Na polícia, não havia uma mulher com quem falar, apenas um homem, um homem e uma câmara, “pode repetir?”, “tem mesmo a certeza?”. Só então percebe o seu erro, a meia hora no chuveiro, o choro contido, as provas perdidas e Tessa a perceber-se finalmente como vítima e em tudo distante de um jogo, o seu.

Se daqui em diante as provas são circunstanciais? São. Se daqui em diante é a palavra de um contra a palavra de outro? É. Se Tessa vai em frente e leva o agressor a tribunal? Leva. Se sairá vitoriosa? Não digo.

Mas digo que mais do que o propósito de vencer é o propósito da mudança da lei, lei essa cega e surda mas nem por isso muda quando uma mulher tem a coragem, mas também todo o medo, de apontar o dedo e dizer não. Dizer não ao mesmo patriarcado responsável por escrever as leis que, em caso de dúvida e à primeira vista, levarão à sua redenção. Como se fossem crianças a fugir ao castigo das mães e portanto vingam-se nas mães e de todas as mulheres. Vingam-se de todas as Evas do mundo.

Mas a culpa não é das mulheres, não é nem nunca foi e uma mulher não tem de se sentir culpada quando aponta o dedo a quem escreve as leis. Porque, à primeira vista, uma mulher que se sujeita a reviver vezes sem conta a violação, uma mulher que ainda está a ser violada por todos os presentes na sala de um tribunal, é e será sempre uma vítima, a vítima de um crime. Esta é a prova e a prova é factual.

Este é o propósito maior de Tessa, o fulcro, o objectivo, o golo, se quiserem simplificar.

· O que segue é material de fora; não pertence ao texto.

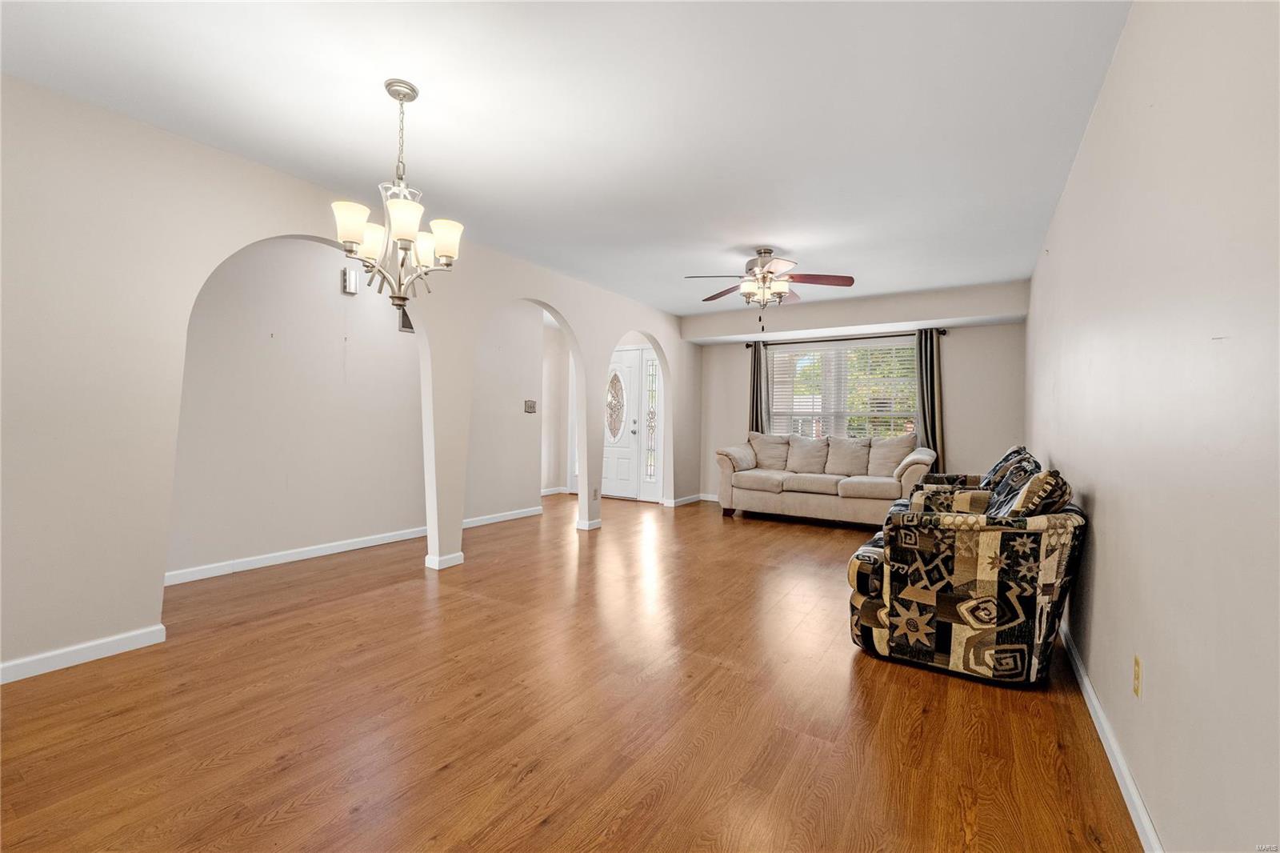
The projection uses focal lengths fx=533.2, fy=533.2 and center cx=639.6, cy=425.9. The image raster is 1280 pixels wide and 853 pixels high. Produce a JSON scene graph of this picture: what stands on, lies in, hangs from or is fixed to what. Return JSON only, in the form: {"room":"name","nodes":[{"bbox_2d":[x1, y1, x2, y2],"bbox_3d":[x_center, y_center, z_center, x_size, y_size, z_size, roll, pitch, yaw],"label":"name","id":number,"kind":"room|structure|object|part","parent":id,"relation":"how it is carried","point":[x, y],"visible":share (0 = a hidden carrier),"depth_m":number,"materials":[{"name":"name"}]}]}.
{"room":"living room","nodes":[
{"label":"living room","id":0,"kind":"room"},
{"bbox_2d":[165,236,425,578],"bbox_3d":[-2.397,-0.218,4.400,0.124,2.474,4.336,1,0,32],"label":"hallway wall","id":1,"kind":"structure","parent":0,"point":[311,282],"depth_m":4.15,"materials":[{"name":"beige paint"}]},
{"bbox_2d":[162,526,426,586],"bbox_3d":[-2.648,0.975,3.964,0.019,0.090,2.443,1,0,32],"label":"baseboard","id":2,"kind":"structure","parent":1,"relation":"attached to","point":[346,548],"depth_m":3.95,"materials":[{"name":"white paint"}]},
{"bbox_2d":[340,267,358,294],"bbox_3d":[-2.331,-1.162,4.295,0.053,0.186,0.112,1,0,32],"label":"door chime","id":3,"kind":"object","parent":1,"relation":"attached to","point":[351,290],"visible":0.98,"depth_m":4.27,"materials":[{"name":"white"}]},
{"bbox_2d":[397,306,414,332],"bbox_3d":[-2.048,-0.946,4.734,0.023,0.233,0.187,1,0,32],"label":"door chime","id":4,"kind":"object","parent":1,"relation":"attached to","point":[404,317],"visible":0.5,"depth_m":4.70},
{"bbox_2d":[0,72,699,682],"bbox_3d":[-1.363,-0.190,4.087,0.138,2.455,7.923,1,0,32],"label":"left wall","id":5,"kind":"structure","parent":0,"point":[134,618],"depth_m":2.46,"materials":[{"name":"paint"}]},
{"bbox_2d":[0,623,167,682],"bbox_3d":[-2.891,0.998,1.670,0.015,0.083,2.204,1,0,32],"label":"baseboard","id":6,"kind":"structure","parent":5,"relation":"attached to","point":[109,647],"depth_m":2.34,"materials":[{"name":"white paint"}]},
{"bbox_2d":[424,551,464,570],"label":"baseboard","id":7,"kind":"structure","parent":5,"relation":"attached to","point":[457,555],"depth_m":3.90,"materials":[{"name":"white paint"}]},
{"bbox_2d":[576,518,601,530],"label":"baseboard","id":8,"kind":"structure","parent":5,"relation":"attached to","point":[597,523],"depth_m":5.31,"materials":[{"name":"white paint"}]},
{"bbox_2d":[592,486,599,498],"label":"wall outlet","id":9,"kind":"object","parent":5,"relation":"attached to","point":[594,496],"visible":0.99,"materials":[{"name":"white"}]},
{"bbox_2d":[662,493,707,506],"bbox_3d":[0.729,0.988,6.994,0.534,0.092,0.658,1,0,32],"label":"baseboard","id":10,"kind":"structure","parent":5,"relation":"attached to","point":[698,498],"depth_m":7.02,"materials":[{"name":"white paint"}]},
{"bbox_2d":[464,300,545,522],"bbox_3d":[-1.654,-0.239,5.555,0.121,2.453,1.872,1,0,32],"label":"hallway wall","id":11,"kind":"structure","parent":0,"point":[522,421],"depth_m":5.74,"materials":[{"name":"beige paint"}]},
{"bbox_2d":[460,505,544,527],"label":"baseboard","id":12,"kind":"structure","parent":11,"relation":"attached to","point":[517,515],"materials":[{"name":"white paint"}]},
{"bbox_2d":[524,399,536,412],"bbox_3d":[-1.237,-0.227,6.061,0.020,0.134,0.160,1,0,32],"label":"light switch","id":13,"kind":"object","parent":11,"relation":"attached to","point":[530,406],"visible":0.99,"depth_m":6.06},
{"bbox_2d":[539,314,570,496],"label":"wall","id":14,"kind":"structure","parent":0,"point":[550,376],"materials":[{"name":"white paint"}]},
{"bbox_2d":[0,0,1131,314],"bbox_3d":[-0.606,-1.446,3.779,6.135,0.104,8.310,1,0,32],"label":"ceiling","id":15,"kind":"structure","parent":0,"point":[820,245],"depth_m":2.35,"materials":[{"name":"white paint"}]},
{"bbox_2d":[331,79,463,308],"bbox_3d":[-0.996,-0.944,2.221,0.502,0.912,0.497,1,0,32],"label":"chandelier","id":16,"kind":"object","parent":15,"relation":"hanging from","point":[354,227],"visible":1,"depth_m":2.17,"materials":[{"name":"silver metal"}]},
{"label":"shade","id":17,"kind":"part","parent":16,"relation":"part of","materials":[{"name":"white glass"}]},
{"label":"shade","id":18,"kind":"part","parent":16,"relation":"part of","materials":[{"name":"white glass"}]},
{"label":"shade","id":19,"kind":"part","parent":16,"relation":"part of","materials":[{"name":"white glass"}]},
{"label":"shade","id":20,"kind":"part","parent":16,"relation":"part of","materials":[{"name":"white glass"}]},
{"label":"shade","id":21,"kind":"part","parent":16,"relation":"part of","materials":[{"name":"white glass"}]},
{"bbox_2d":[683,247,855,330],"bbox_3d":[0.998,-1.070,4.240,1.267,0.669,1.254,1,0,32],"label":"ceiling fan","id":22,"kind":"object","parent":15,"relation":"hanging from","point":[765,252],"visible":0.99,"depth_m":4.15,"materials":[{"name":"metal"}]},
{"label":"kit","id":23,"kind":"part","parent":22,"relation":"part of","materials":[{"name":"glass"}]},
{"bbox_2d":[0,490,1143,852],"bbox_3d":[-0.781,1.103,3.696,6.383,0.099,8.551,1,0,32],"label":"floor","id":24,"kind":"structure","parent":0,"point":[364,814],"depth_m":1.96,"materials":[{"name":"brown wood"}]},
{"bbox_2d":[716,431,937,526],"bbox_3d":[2.058,0.569,6.095,2.265,0.958,0.966,1,0,32],"label":"sofa","id":25,"kind":"object","parent":24,"relation":"on","point":[772,498],"visible":0.94,"depth_m":5.87,"materials":[{"name":"beige fabric"}]},
{"bbox_2d":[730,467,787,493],"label":"seat cushion","id":26,"kind":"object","parent":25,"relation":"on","point":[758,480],"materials":[{"name":"beige fabric"}]},
{"bbox_2d":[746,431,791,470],"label":"sofa cushion","id":27,"kind":"object","parent":25,"relation":"on","point":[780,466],"visible":0.88,"depth_m":6.46,"materials":[{"name":"beige fabric"}]},
{"bbox_2d":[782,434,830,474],"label":"sofa cushion","id":28,"kind":"object","parent":25,"relation":"on","point":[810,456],"visible":0.98,"depth_m":6.21,"materials":[{"name":"beige fabric"}]},
{"bbox_2d":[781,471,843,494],"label":"seat cushion","id":29,"kind":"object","parent":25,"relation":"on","point":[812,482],"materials":[{"name":"beige fabric"}]},
{"bbox_2d":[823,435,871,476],"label":"sofa cushion","id":30,"kind":"object","parent":25,"relation":"on","point":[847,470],"visible":0.98,"depth_m":5.99,"materials":[{"name":"beige fabric"}]},
{"bbox_2d":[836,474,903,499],"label":"seat cushion","id":31,"kind":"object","parent":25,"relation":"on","point":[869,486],"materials":[{"name":"beige fabric"}]},
{"bbox_2d":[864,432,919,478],"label":"sofa cushion","id":32,"kind":"object","parent":25,"relation":"on","point":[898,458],"visible":0.88,"depth_m":5.74,"materials":[{"name":"beige fabric"}]},
{"bbox_2d":[844,456,1083,685],"bbox_3d":[1.550,0.626,2.615,0.914,0.897,0.850,1,0,32],"label":"armchair","id":33,"kind":"object","parent":24,"relation":"on","point":[953,598],"visible":0.97,"depth_m":2.25,"materials":[{"name":"black fabric"}]},
{"bbox_2d":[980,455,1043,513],"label":"throw pillow","id":34,"kind":"object","parent":33,"relation":"on","point":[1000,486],"visible":0.43,"depth_m":2.56,"materials":[{"name":"fabric"}]},
{"bbox_2d":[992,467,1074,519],"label":"throw pillow","id":35,"kind":"object","parent":33,"relation":"on","point":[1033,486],"visible":0.49,"depth_m":2.23,"materials":[{"name":"fabric"}]},
{"bbox_2d":[910,444,1035,499],"bbox_3d":[2.362,0.612,3.850,0.816,0.931,0.794,1,0,32],"label":"armchair","id":36,"kind":"object","parent":24,"relation":"on","point":[950,478],"visible":0.13,"depth_m":3.68,"materials":[{"name":"multicoloured fabric"}]},
{"bbox_2d":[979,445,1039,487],"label":"throw pillow","id":37,"kind":"object","parent":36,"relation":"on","point":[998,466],"visible":0.28,"depth_m":3.70,"materials":[{"name":"fabric"}]},
{"bbox_2d":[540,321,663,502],"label":"entry wall","id":38,"kind":"structure","parent":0,"point":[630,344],"depth_m":7.81,"materials":[{"name":"beige paint"}]},
{"bbox_2d":[540,485,567,495],"bbox_3d":[-1.515,0.965,7.657,0.192,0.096,0.807,1,0,32],"label":"baseboard","id":39,"kind":"structure","parent":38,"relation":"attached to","point":[545,493],"depth_m":7.82,"materials":[{"name":"white paint"}]},
{"bbox_2d":[601,347,642,500],"bbox_3d":[-0.450,-0.015,7.579,0.918,2.027,0.115,1,0,32],"label":"front door","id":40,"kind":"structure","parent":38,"relation":"in","point":[632,374],"depth_m":7.48,"materials":[{"name":"white paint"}]},
{"bbox_2d":[642,350,659,493],"bbox_3d":[0.147,-0.070,7.246,0.217,1.965,0.087,1,0,32],"label":"sidelight window","id":41,"kind":"structure","parent":38,"relation":"in","point":[652,362],"depth_m":7.26,"materials":[{"name":"glass"}]},
{"bbox_2d":[689,281,1029,506],"bbox_3d":[2.418,-0.159,6.549,3.957,2.434,0.147,1,0,32],"label":"back wall","id":42,"kind":"structure","parent":0,"point":[953,418],"depth_m":5.83,"materials":[{"name":"paint"}]},
{"bbox_2d":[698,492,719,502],"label":"baseboard","id":43,"kind":"structure","parent":42,"relation":"attached to","point":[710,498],"depth_m":7.31,"materials":[{"name":"white paint"}]},
{"bbox_2d":[767,335,919,438],"bbox_3d":[2.447,-0.291,6.516,1.864,1.432,0.131,1,0,32],"label":"window","id":44,"kind":"structure","parent":42,"relation":"in","point":[833,384],"depth_m":6.51,"materials":[{"name":"white glass"}]},
{"bbox_2d":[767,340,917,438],"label":"window blind","id":45,"kind":"object","parent":44,"relation":"attached to","point":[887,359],"visible":0.52,"depth_m":6.45,"materials":[{"name":"white plastic"}]},
{"bbox_2d":[743,328,943,346],"bbox_3d":[2.385,-1.046,6.428,2.272,0.068,0.123,1,0,32],"label":"curtain rod","id":46,"kind":"object","parent":42,"relation":"attached to","point":[942,334],"visible":0.76,"depth_m":6.32,"materials":[{"name":"black metal"}]},
{"bbox_2d":[748,340,770,433],"bbox_3d":[1.536,-0.060,6.976,0.318,2.074,0.101,1,0,32],"label":"curtain","id":47,"kind":"object","parent":46,"relation":"hanging from","point":[755,351],"visible":0.54,"depth_m":6.96,"materials":[{"name":"grey fabric"}]},
{"bbox_2d":[915,328,945,468],"bbox_3d":[3.180,-0.022,5.848,0.315,2.093,0.100,1,0,32],"label":"curtain","id":48,"kind":"object","parent":46,"relation":"hanging from","point":[925,356],"visible":0.67,"depth_m":5.84,"materials":[{"name":"fabric"}]},
{"bbox_2d":[1025,0,1279,852],"bbox_3d":[1.833,-0.132,2.032,0.140,2.455,7.886,1,0,32],"label":"right wall","id":49,"kind":"structure","parent":0,"point":[1095,515],"depth_m":1.26,"materials":[{"name":"paint"}]},
{"bbox_2d":[1060,620,1163,852],"bbox_3d":[1.520,1.051,1.706,0.015,0.083,6.755,1,0,32],"label":"baseboard","id":50,"kind":"structure","parent":49,"relation":"attached to","point":[1088,687],"depth_m":1.67,"materials":[{"name":"white paint"}]},
{"bbox_2d":[1131,652,1143,697],"bbox_3d":[1.442,0.724,1.547,0.008,0.114,0.070,1,0,32],"label":"wall socket","id":51,"kind":"object","parent":49,"relation":"attached to","point":[1138,672],"visible":0.96,"depth_m":1.53,"materials":[{"name":"plastic"}]}
]}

As estatísticas não mentem quando a maioria dos agressores são do sexo masculino e familiares directos ou próximos da vítima, tantas vezes residentes na mesma morada.

Igualmente, as estatísticas não mentem quando o número de condenados continua a ser manifestamente inferior ao número de acusações e, neste mundo, o mais provável é voltar a acontecer outra e outra vez. Porque à primeira vista uma mulher não se dirige à polícia porque quer, ninguém quer, ninguém quer reviver, só querem que isto acabe.